(Dataset records)
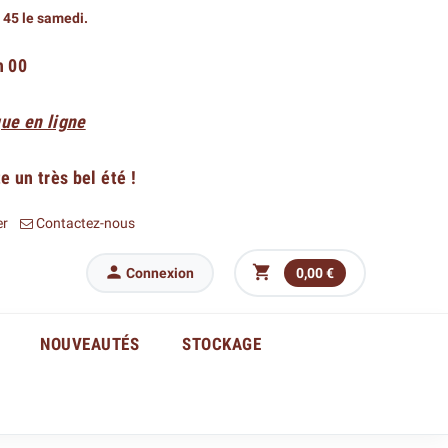
h 45 le samedi.
h 00
ue en ligne
 un très bel été !
er
Contactez-nous


Connexion
0,00 €
NOUVEAUTÉS
STOCKAGE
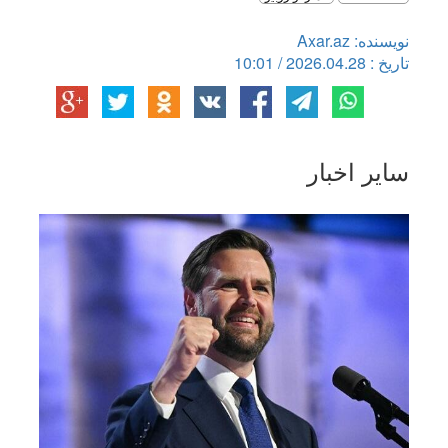
نویسنده: Axar.az
تاریخ : 2026.04.28 / 10:01
سایر اخبار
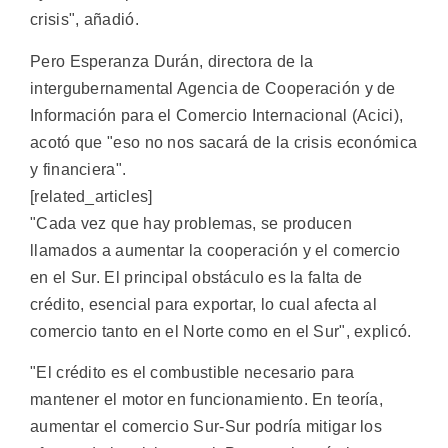
crisis", añadió.
Pero Esperanza Durán, directora de la
intergubernamental Agencia de Cooperación y de
Información para el Comercio Internacional (Acici),
acotó que "eso no nos sacará de la crisis económica
y financiera".
[related_articles]
"Cada vez que hay problemas, se producen
llamados a aumentar la cooperación y el comercio
en el Sur. El principal obstáculo es la falta de
crédito, esencial para exportar, lo cual afecta al
comercio tanto en el Norte como en el Sur", explicó.
"El crédito es el combustible necesario para
mantener el motor en funcionamiento. En teoría,
aumentar el comercio Sur-Sur podría mitigar los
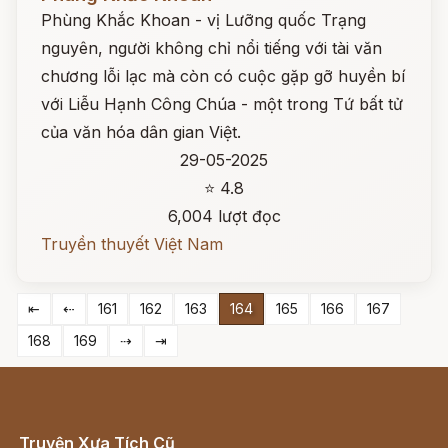
Phùng Khắc Khoan - vị Lưỡng quốc Trạng
nguyên, người không chỉ nổi tiếng với tài văn
chương lỗi lạc mà còn có cuộc gặp gỡ huyền bí
với Liễu Hạnh Công Chúa - một trong Tứ bất tử
của văn hóa dân gian Việt.
29-05-2025
⭐ 4.8
6,004 lượt đọc
Truyền thuyết Việt Nam
⇤
⇠
161
162
163
164
165
166
167
168
169
⇢
⇥
Truyện Xưa Tích Cũ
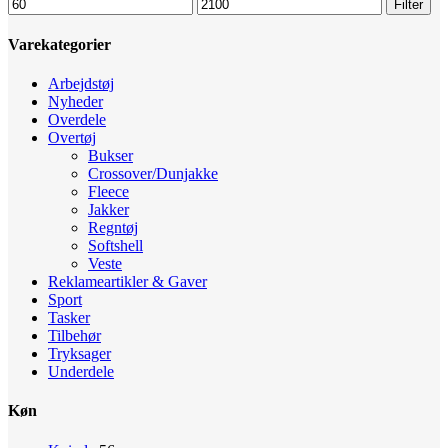
Mindste
Højeste
Filter
pris
pris
Varekategorier
Arbejdstøj
Nyheder
Overdele
Overtøj
Bukser
Crossover/Dunjakke
Fleece
Jakker
Regntøj
Softshell
Veste
Reklameartikler & Gaver
Sport
Tasker
Tilbehør
Tryksager
Underdele
Køn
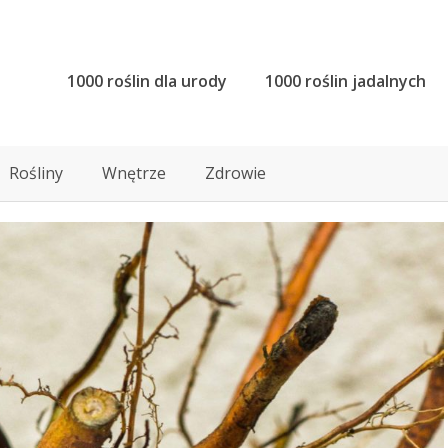
1000 roślin dla urody
1000 roślin jadalnych
Rośliny
Wnętrze
Zdrowie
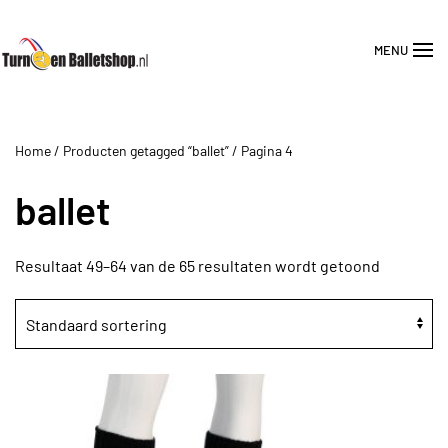
MENU
Overslaan en naar de inhoud gaan
Home
/
Producten getagged “ballet”
/ Pagina 4
ballet
Resultaat 49–64 van de 65 resultaten wordt getoond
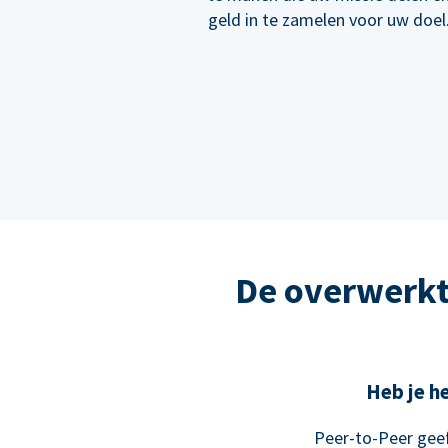
geld in te zamelen voor uw doel
De overwerkt
Heb je he
Peer-to-Peer geef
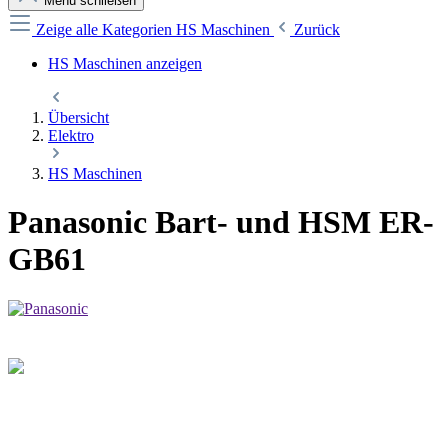
Menü schließen
Zeige alle Kategorien
HS Maschinen
Zurück
HS Maschinen anzeigen
Übersicht
Elektro
HS Maschinen
Panasonic Bart- und HSM ER-
GB61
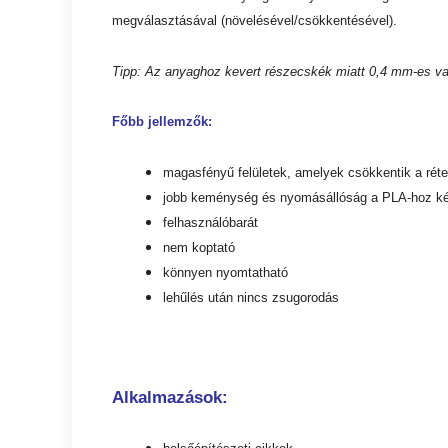
megválasztásával (növelésével/csökkentésével).
Tipp: Az anyaghoz kevert részecskék miatt 0,4 mm-es v
Főbb jellemzők:
magasfényű felületek, amelyek csökkentik a réte
jobb keménység és nyomásállóság a PLA-hoz ké
felhasználóbarát
nem koptató
könnyen nyomtatható
lehűlés után nincs zsugorodás
Alkalmazások:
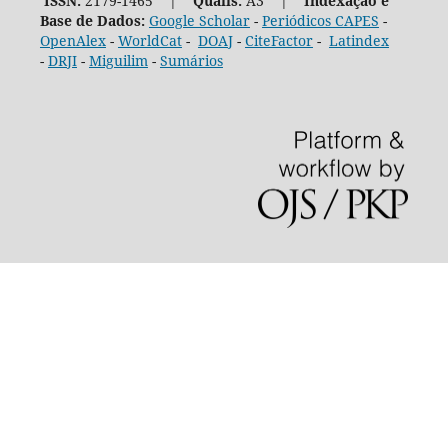
ISSN:
2179-1465 |
Qualis:
A3 |
Indexação e
Base de Dados:
Google Scholar
-
Periódicos CAPES
-
OpenAlex
-
WorldCat
-
DOAJ
-
CiteFactor
-
Latindex
-
DRJI
-
Miguilim
-
Sumários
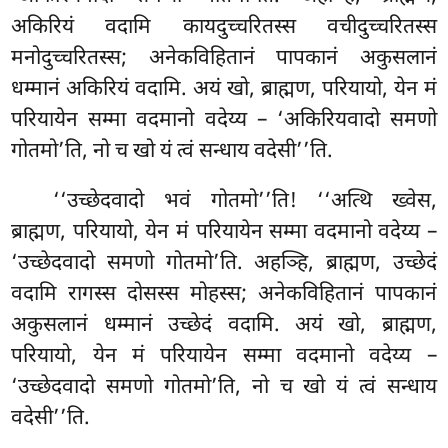
अकिरियं वदामि कायदुच्चरितस्स वचीदुच्चरितस्स
मनोदुच्चरितस्स; अनेकविहितानं पापकानं अकुसलानं
धम्मानं अकिरियं
वदामि. अयं खो, ब्राह्मण, परियायो, येन मं
परियायेन सम्मा वदमानो वदेय्य – ‘अकिरियवादो समणो
गोतमो’ति, नो च खो यं त्वं सन्धाय वदेसी’’ति.
‘‘उच्छेदवादो भवं गोतमो’’ति! ‘‘अत्थि ख्वेस,
ब्राह्मण, परियायो, येन मं परियायेन सम्मा वदमानो वदेय्य –
‘उच्छेदवादो समणो गोतमो’ति. अहञ्हि, ब्राह्मण, उच्छेदं
वदामि रागस्स दोसस्स मोहस्स; अनेकविहितानं पापकानं
अकुसलानं धम्मानं उच्छेदं वदामि. अयं खो, ब्राह्मण,
परियायो, येन मं परियायेन सम्मा वदमानो वदेय्य –
‘उच्छेदवादो समणो गोतमो’ति, नो च खो यं त्वं सन्धाय
वदेसी’’ति.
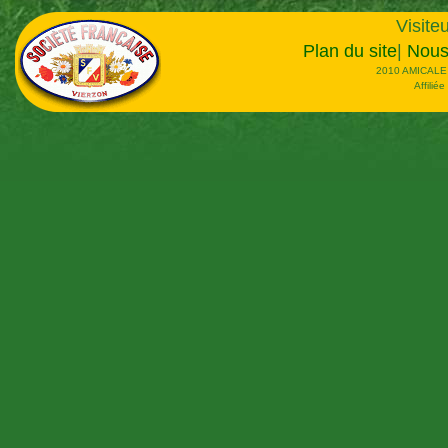
Visiteu
Plan du site
|
Nous
2010 AMICALE
Affilié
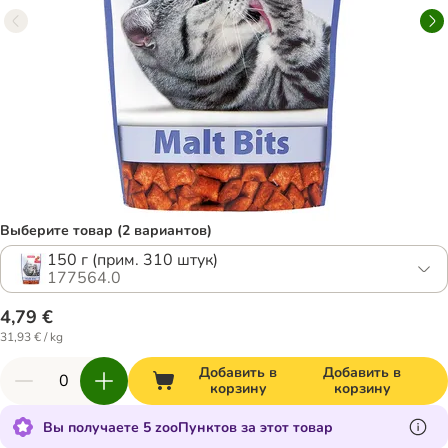
Выберите товар (2 вариантов)
150 г (прим. 310 штук)
177564.0
4,79 €
31,93 € / kg
Добавить в
Добавить в
корзину
корзину
Вы получаете 5 zooПунктов за этот товар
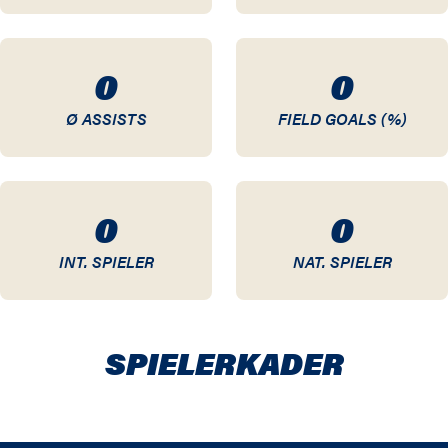
95 / 96
0
0
94 / 95
Ø ASSISTS
FIELD GOALS (%)
93 / 94
92 / 93
0
0
91 / 92
INT. SPIELER
NAT. SPIELER
90 / 91
89 / 90
SPIELER­KADER
88 / 89
87 / 88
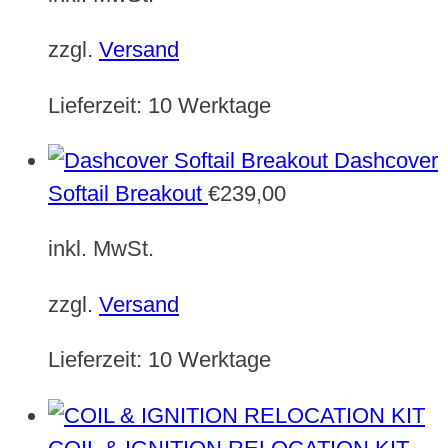
zzgl.
Versand
Lieferzeit:
10 Werktage
Dashcover
Softail Breakout
€
239,00
inkl. MwSt.
zzgl.
Versand
Lieferzeit:
10 Werktage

YOUR TASK: Please gather every line of the data above that contains the word "Việt". Copy each such line in full.

TASK ANSWER:
của văn hóa dân gian Việt.
Truyền thuyết Việt Nam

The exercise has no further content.